When he spoke again, he was facing away, looking down at his knees. “She’s been a sidewalk stewardess for a number of years. You know that, Black?”

“The way I understand it, it was an on-and-off deal.”

“And you still believe her?”

“Prostitutes don’t lie any more than the rest of us.”

“You’re a naive man, Black. But I’ll give you your due. Holder says you’re damn good at your sort of work. Look, from what I read, if the cops don’t find a killer in the first few hours after the event, the likelihood gets smaller and smaller that they ever will. I’m worried. Percy tells me they don’t have a clue who murdered Mary Dawn. I need somebody of your caliber to get in and dig, someone who can ferret out all the facts and report directly to me.”

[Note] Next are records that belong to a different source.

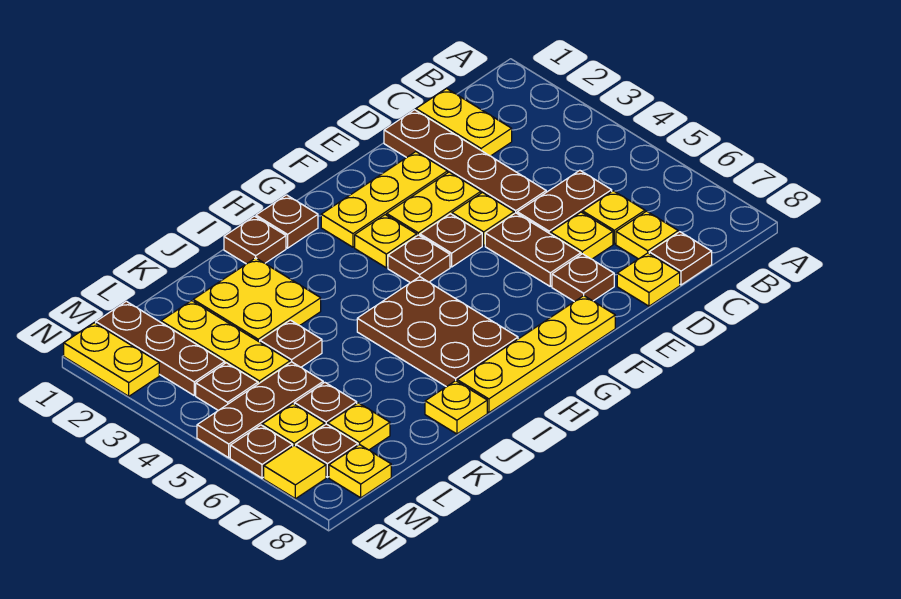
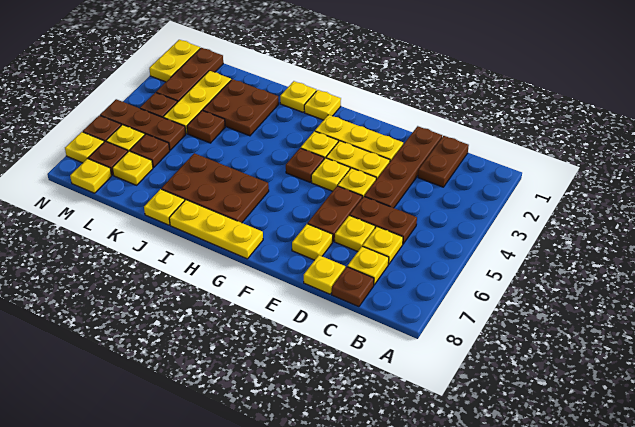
yellow plate C1:C2 level 1 -> brown plate C1:C2 level 1
brown plate E7 level 1 -> yellow plate E7 level 1
brown plate F4 level 1 -> yellow plate F4 level 1
yellow plate F8:I8 level 1 -> yellow plate G8:I8 level 1
brown plate H1 level 1 -> yellow plate H1 level 1
brown plate H5:I7 level 1 -> brown plate H6:J7 level 1
brown plate I1 level 1 -> yellow plate I1 level 1
yellow plate J2:K3 level 1 -> brown plate J2:K3 level 1
yellow tile N7 level 1 -> yellow plate N7 level 1

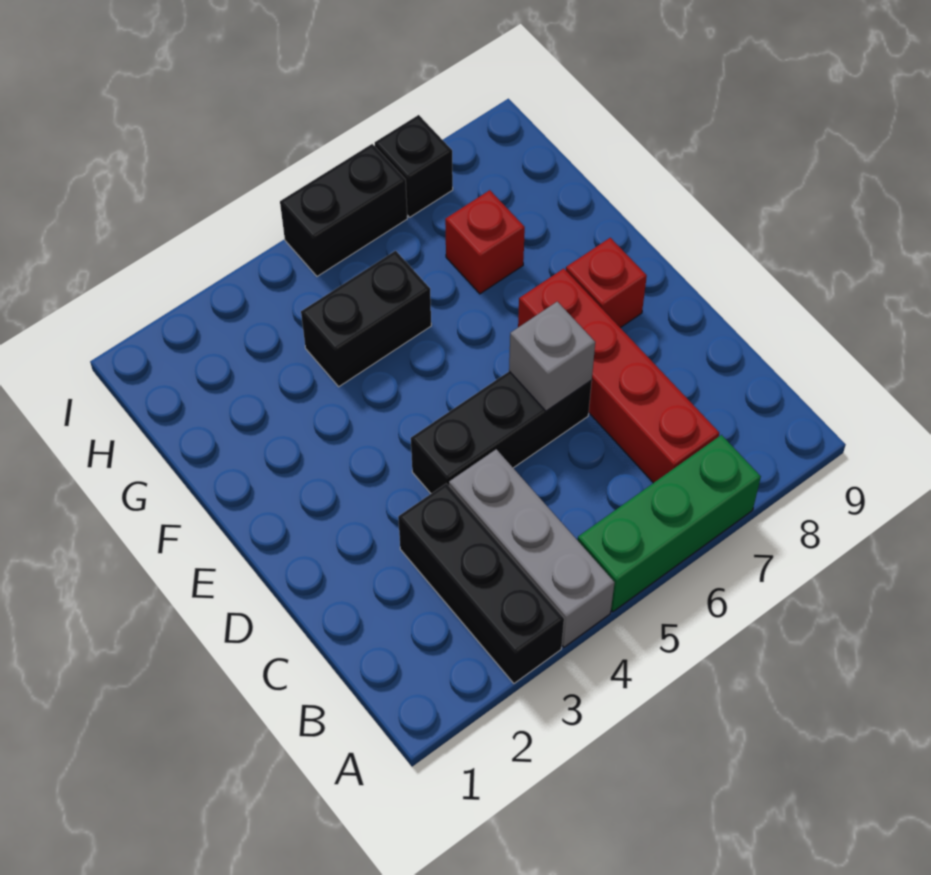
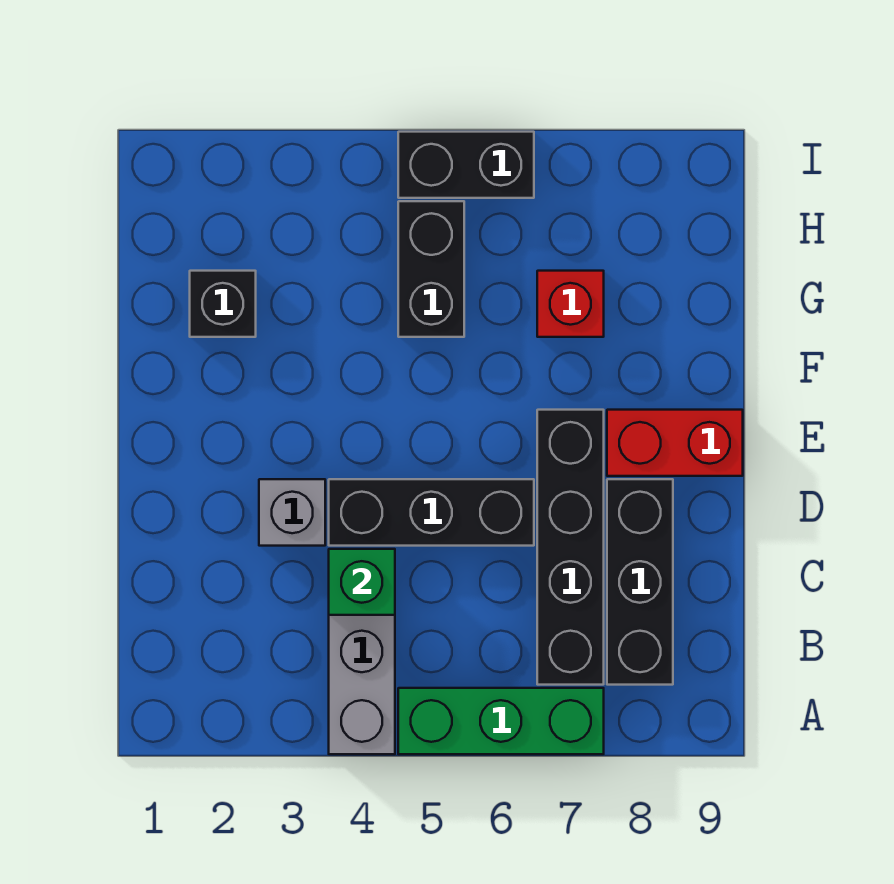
black brick A3:C3 level 1 -> black brick B8:D8 level 1
red brick B7:E7 level 1 -> black brick B7:E7 level 1
none -> green brick C4 level 2
grey brick D6 level 2 -> grey brick D3 level 1
red brick E8 level 1 -> red brick E8:E9 level 1
black brick G4:G5 level 1 -> black brick G5:H5 level 1
black brick I7 level 1 -> black brick G2 level 1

“Sorry,” I said Even as I turned down the offer, I began thinking what I might do with the pile of loot I could earn from the case. Much as I liked to think so, I wasn’t immune to the lures of filthy lucre. Maybe I could take in next year’s boat show with some lettuce in my pocket. I could shop for a video recorder. I could impress my neighbors and pay off the paper boy in cash. And of course, a guy hated to leave loose ends. It might be nice to tidy up the case and find out who the guilty party was. It might even be nicer to get paid a small fortune for doing it.

“I could go as high as eighteen hundred a day, Black.”

He remained facing away. I reached inside the mine entrance and lifted out the heavy galvanized bucket spilling over with rain water. Near-freezing liquid slopped over the edges and numbed my fingers.

I hoisted the bucket of icy water, swung it back in both hands and tossed the frigid contents at Angus Crowell. Bombs away. The water tumbled through the air in a large misshapen silver bubble. With a thwack, it splashed across his shoulders, doused his back and seeped down into his trousers. A direct hit. Give the bombardier a cigar.

He leaped up, twisted around, planted his heavy legs and stared at me.

“Muthefucka!” I smiled a small, wry, sorry smile. “I was afraid you might say that.”

?

Chapter Twenty-six

“You BETTER HAVE A DAMN GOOD EXPLANATION FOR THAT stunt,” Crowell bellowed. “Letting some bonehead toss a bucket of ice water on me in this mountain air is not my idea of fun and games.”

I flung the bucket aside. Neither of us watched as it clanked down the hillside.

“No,” I said. “Your idea of fun and games runs a bit deeper than a mere prank.”

He looked at me carefully. “What do you mean by that?”

“I know who you are. I know what you’ve been up to.”

“You’re worse than Melissa. What is this? Some sort of code talk?”

“Five days ago, last Sunday night, somebody broke into my house.”

His eyes altered and he gave me a narrow look. “So what? That has nothing to do with me. That has nothing…”

“He broke in and he started trashing the place, but Kathy Birchfield, my downstairs renter, interrupted him. You remember Kathy. She talked to you a week ago about your daughter. The guy was big and athletic. He had brown eyes. That was all she could see under the ski mask.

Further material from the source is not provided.